What the task requires: In the material below, find the line with "Privacy Policy" and the line with "Gestisci Utiq", then output those two lines and every line between them, exactly.

Information shown:
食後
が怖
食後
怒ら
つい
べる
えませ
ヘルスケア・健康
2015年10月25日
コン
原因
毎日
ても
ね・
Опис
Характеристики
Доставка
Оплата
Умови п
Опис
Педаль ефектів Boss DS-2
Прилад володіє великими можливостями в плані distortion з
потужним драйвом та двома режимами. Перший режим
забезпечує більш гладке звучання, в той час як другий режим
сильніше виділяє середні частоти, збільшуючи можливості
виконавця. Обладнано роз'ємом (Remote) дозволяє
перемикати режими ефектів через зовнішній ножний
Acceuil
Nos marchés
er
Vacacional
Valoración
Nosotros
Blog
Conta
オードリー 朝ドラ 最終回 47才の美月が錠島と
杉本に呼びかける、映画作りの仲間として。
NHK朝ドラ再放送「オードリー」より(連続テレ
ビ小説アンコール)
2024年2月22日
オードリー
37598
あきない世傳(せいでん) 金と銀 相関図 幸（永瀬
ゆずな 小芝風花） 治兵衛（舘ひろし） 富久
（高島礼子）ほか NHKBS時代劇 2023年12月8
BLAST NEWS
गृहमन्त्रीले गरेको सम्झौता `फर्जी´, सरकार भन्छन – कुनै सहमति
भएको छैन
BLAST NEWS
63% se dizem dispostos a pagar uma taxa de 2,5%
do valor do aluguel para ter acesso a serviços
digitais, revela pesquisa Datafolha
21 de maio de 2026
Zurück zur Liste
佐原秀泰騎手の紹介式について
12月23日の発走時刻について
* * *
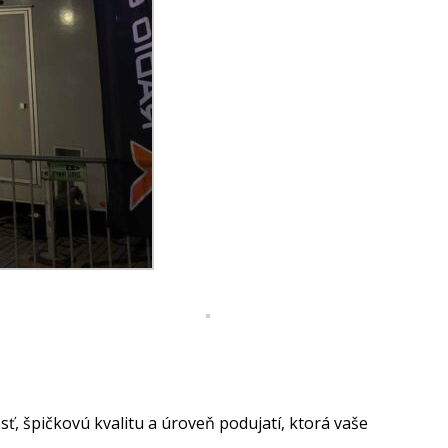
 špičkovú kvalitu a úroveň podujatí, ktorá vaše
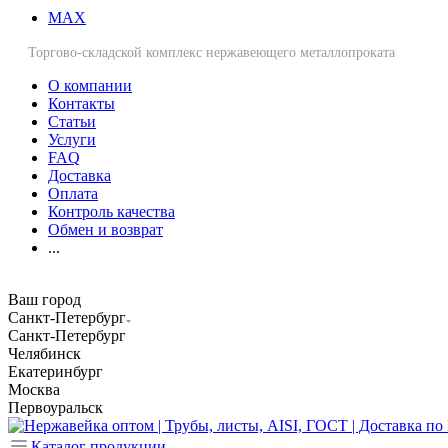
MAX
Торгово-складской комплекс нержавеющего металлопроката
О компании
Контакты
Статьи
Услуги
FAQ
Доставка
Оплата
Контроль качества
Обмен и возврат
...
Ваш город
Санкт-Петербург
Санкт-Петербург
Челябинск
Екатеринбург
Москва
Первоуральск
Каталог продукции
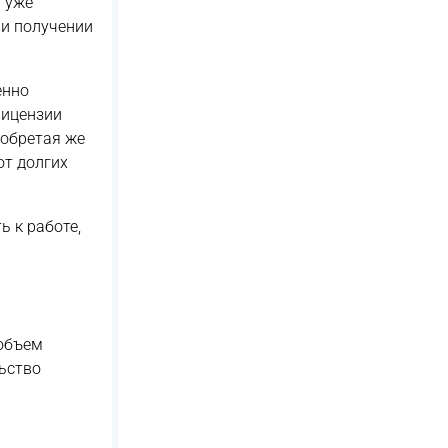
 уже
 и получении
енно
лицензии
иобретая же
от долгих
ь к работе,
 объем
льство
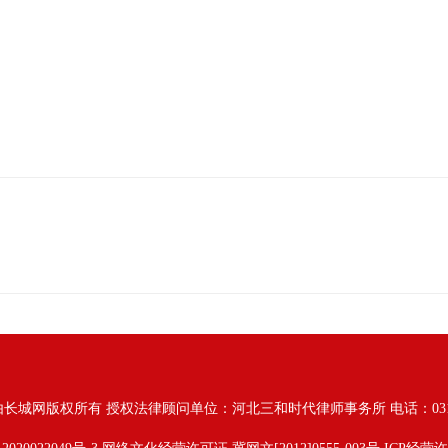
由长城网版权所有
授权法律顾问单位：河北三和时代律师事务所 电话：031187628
==
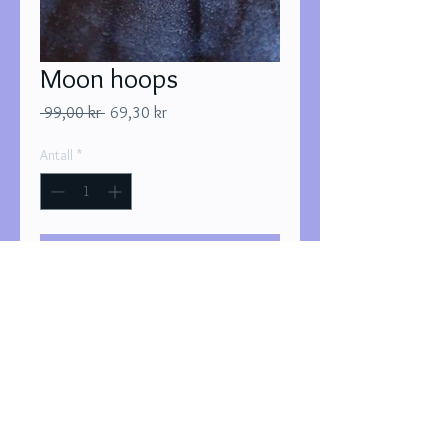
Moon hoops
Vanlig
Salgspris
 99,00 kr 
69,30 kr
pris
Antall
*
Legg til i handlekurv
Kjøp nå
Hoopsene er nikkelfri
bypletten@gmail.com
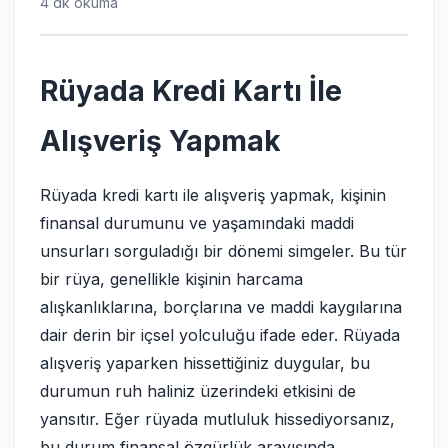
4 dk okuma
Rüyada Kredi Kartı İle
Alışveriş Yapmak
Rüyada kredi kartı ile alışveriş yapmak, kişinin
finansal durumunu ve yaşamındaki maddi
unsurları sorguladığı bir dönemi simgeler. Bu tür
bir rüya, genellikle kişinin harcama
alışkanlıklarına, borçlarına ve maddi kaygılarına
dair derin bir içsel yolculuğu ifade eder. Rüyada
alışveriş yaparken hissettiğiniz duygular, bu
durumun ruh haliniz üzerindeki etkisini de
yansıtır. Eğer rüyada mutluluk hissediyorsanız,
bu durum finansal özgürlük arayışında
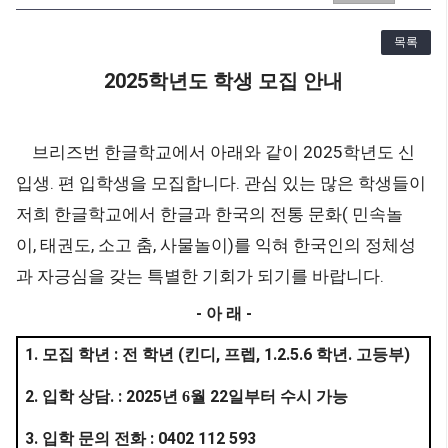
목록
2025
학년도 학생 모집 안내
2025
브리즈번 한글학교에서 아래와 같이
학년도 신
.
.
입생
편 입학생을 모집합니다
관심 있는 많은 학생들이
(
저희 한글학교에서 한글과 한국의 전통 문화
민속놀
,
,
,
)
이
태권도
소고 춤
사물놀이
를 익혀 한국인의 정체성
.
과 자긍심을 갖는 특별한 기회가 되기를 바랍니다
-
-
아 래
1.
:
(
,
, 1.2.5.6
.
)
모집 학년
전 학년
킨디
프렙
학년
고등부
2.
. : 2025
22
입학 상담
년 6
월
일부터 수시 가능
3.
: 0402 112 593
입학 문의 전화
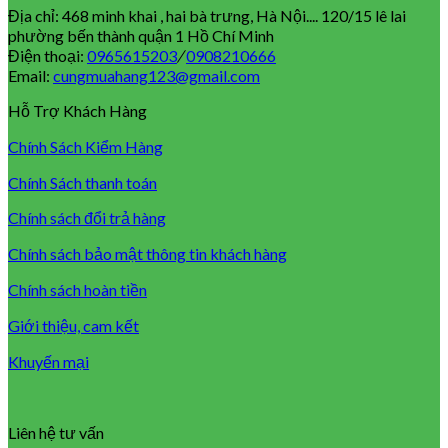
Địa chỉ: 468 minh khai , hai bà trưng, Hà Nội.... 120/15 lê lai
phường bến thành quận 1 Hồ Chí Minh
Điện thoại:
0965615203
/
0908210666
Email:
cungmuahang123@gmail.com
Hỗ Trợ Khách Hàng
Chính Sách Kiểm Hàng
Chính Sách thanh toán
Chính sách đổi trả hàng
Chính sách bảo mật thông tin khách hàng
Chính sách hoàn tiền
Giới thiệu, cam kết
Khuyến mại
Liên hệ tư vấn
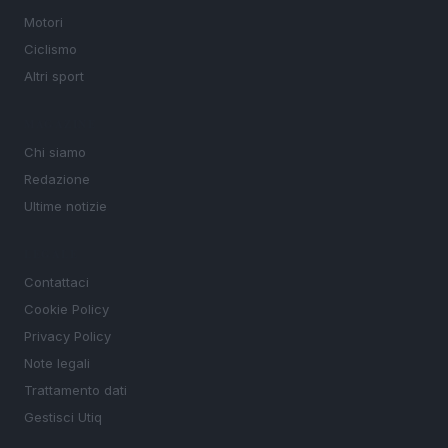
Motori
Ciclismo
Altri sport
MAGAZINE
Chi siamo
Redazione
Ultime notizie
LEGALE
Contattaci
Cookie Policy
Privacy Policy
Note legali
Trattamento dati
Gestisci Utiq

Your solution:
Privacy Policy
Note legali
Trattamento dati
Gestisci Utiq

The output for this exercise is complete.